At about 9:30 that night, Cole and another miner, Brandon Wilder, were on a crew that was "pulling pillars" that were left during previous mining to hold up the mine roof. The roof fell in on them. It took rescuers three days to dig Russell Cole's body out.
'He didn't think it was safe'
Landen Jaycob Morris was born to Bud and Stella in September.
A few months later, Dec. 30, Stella was just getting into the shower. Bud had left for work about 6 a.m. At about 2 p.m., she would leave for her job at a local convenience store.
The phone rang. It was James H. Hurley, president of H&D Mining.
"Stella, Bud got his legs cut off," she remembers him saying. Stella rushed to the hospital, 20 miles away in Harlan.
"The doctor came out and said they were doing all they could," she remembered. "Five minutes later, the doctor came back and said that he was gone."
Bud and Stella Morris were both 29 years old when he died. Bud had worked in the mines for about five years. Before that, he worked in a factory and at a garage. But the mine paid better.
"He had some back problems, and they were getting worse," she recalled. "He wanted out. He didn't think it was safe."
Today, Stella Morris is back at work. Family members help her care for her son.
"I talk to him every day about his dad, and I'll do that the rest of my life."
Stella wishes the company had called her sooner, so she could have gotten to the hospital before Bud died — so he wouldn't have had to die alone.
"I could have been there before he died, just to tell him I loved him."
To contact staff writer Ken Ward Jr., use e-mail or call 348-1702.
How we did this story
When an explosion ripped through the Sago Mine on Jan. 2, killing 12 workers, coal mine safety again became a national issue.
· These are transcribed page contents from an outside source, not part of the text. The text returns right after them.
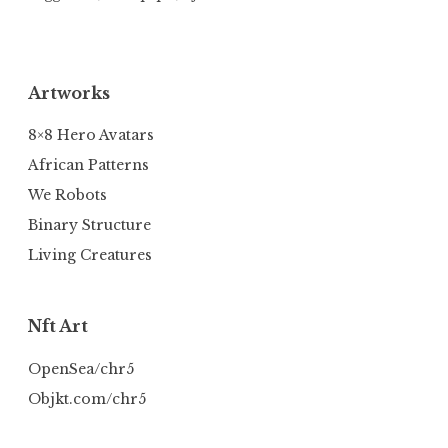
Artworks
8×8 Hero Avatars
African Patterns
We Robots
Binary Structure
Living Creatures
Nft Art
OpenSea/chr5
Objkt.com/chr5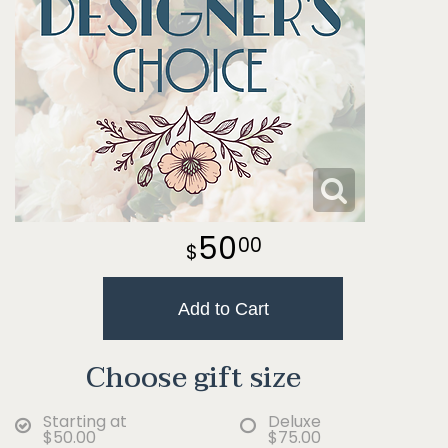
50
00
Add to Cart
Choose gift size
Starting at
Deluxe
$50.00
$75.00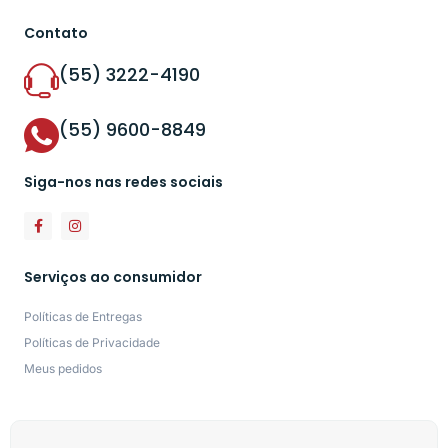
Contato
(55) 3222-4190
(55) 9600-8849
Siga-nos nas redes sociais
Serviços ao consumidor
Políticas de Entregas
Políticas de Privacidade
Meus pedidos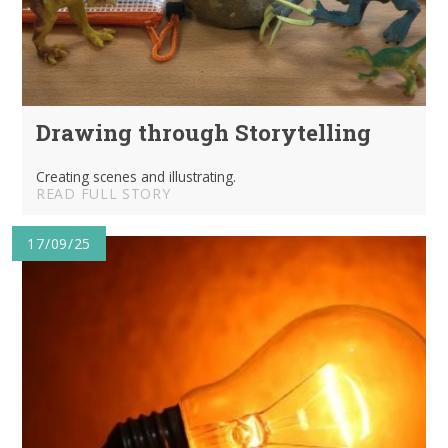
Drawing through Storytelling
Creating scenes and illustrating.
READ FULL STORY
17/09/25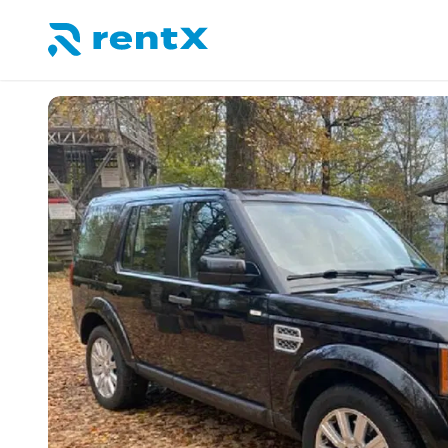
RentX home – car rentals in Albania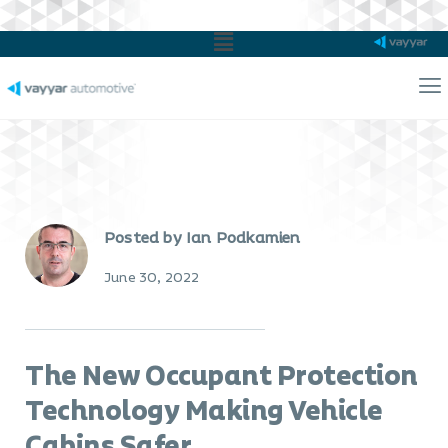
Main
Menu
Ma
Me
Posted by Ian Podkamien
June 30, 2022
The New Occupant Protection
Technology Making Vehicle
Cabins Safer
The Sunday Gazette-Mail wanted to take a broader look, to examine the daily dangers faced by the 79,000 coal miners who help provide more than half of the nation's electricity.
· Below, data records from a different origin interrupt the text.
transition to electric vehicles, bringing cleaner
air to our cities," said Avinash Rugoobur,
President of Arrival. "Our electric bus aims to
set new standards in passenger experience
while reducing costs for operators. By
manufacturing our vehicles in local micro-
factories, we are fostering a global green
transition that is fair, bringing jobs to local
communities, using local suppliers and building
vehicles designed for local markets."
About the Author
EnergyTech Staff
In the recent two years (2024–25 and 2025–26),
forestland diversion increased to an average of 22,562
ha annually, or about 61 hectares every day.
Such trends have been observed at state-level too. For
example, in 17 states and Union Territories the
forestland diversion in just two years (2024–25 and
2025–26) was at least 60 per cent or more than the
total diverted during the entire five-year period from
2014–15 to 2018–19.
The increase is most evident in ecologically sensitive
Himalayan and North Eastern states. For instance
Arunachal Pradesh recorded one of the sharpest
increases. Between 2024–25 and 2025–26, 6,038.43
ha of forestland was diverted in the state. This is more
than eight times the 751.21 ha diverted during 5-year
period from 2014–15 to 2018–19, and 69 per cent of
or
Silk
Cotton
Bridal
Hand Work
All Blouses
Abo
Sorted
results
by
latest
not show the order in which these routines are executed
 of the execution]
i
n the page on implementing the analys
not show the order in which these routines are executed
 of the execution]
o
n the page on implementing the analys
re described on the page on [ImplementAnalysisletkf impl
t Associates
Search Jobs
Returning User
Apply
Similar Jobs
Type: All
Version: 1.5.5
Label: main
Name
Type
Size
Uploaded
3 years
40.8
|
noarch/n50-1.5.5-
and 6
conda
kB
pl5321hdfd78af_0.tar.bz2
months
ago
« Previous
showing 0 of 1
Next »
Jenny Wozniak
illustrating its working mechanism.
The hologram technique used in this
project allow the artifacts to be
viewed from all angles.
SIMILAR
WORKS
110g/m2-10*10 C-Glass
Reporter Ken Ward Jr. had been covering mine safety on and off for much of his 15 years at the newspaper. And he had recently been awarded a six-month fellowship by the Alicia Patterson Foundation to study the coal industry.
Under the direction of City Editor Robert J. Byers, Ward narrowed the focus of his fellowship to a project on coal mine safety. This story, the first in a series of special reports, is the result of that work.
Since April, Ward has traveled the coalfields of West Virginia and visited mining areas in Alabama, Kentucky and Pennsylvania, conducting more than 100 interviews with coal miners, mine operators, mine safety experts, government inspectors and elected officials.
Ward has filed more than two dozen public records requests, and analyzed numerous government computer databases that detail mine safety inspections and enforcement.
Also, Ward examined federal investigation reports concerning the deaths of 320 miners over the last decade, and built his own database to study the findings. Ward also reviewed federal investigation reports from more than two dozen major coal-mining disasters dating back to 1970, and studied dozens of technical papers about mine safety issues.
Future stories will examine, among other issues, the unique dangers faced by strip-mine workers, the controversial emergency breathing devices carried by all coal miners, and the oversight record of the federal Mine Safety and Health Administration.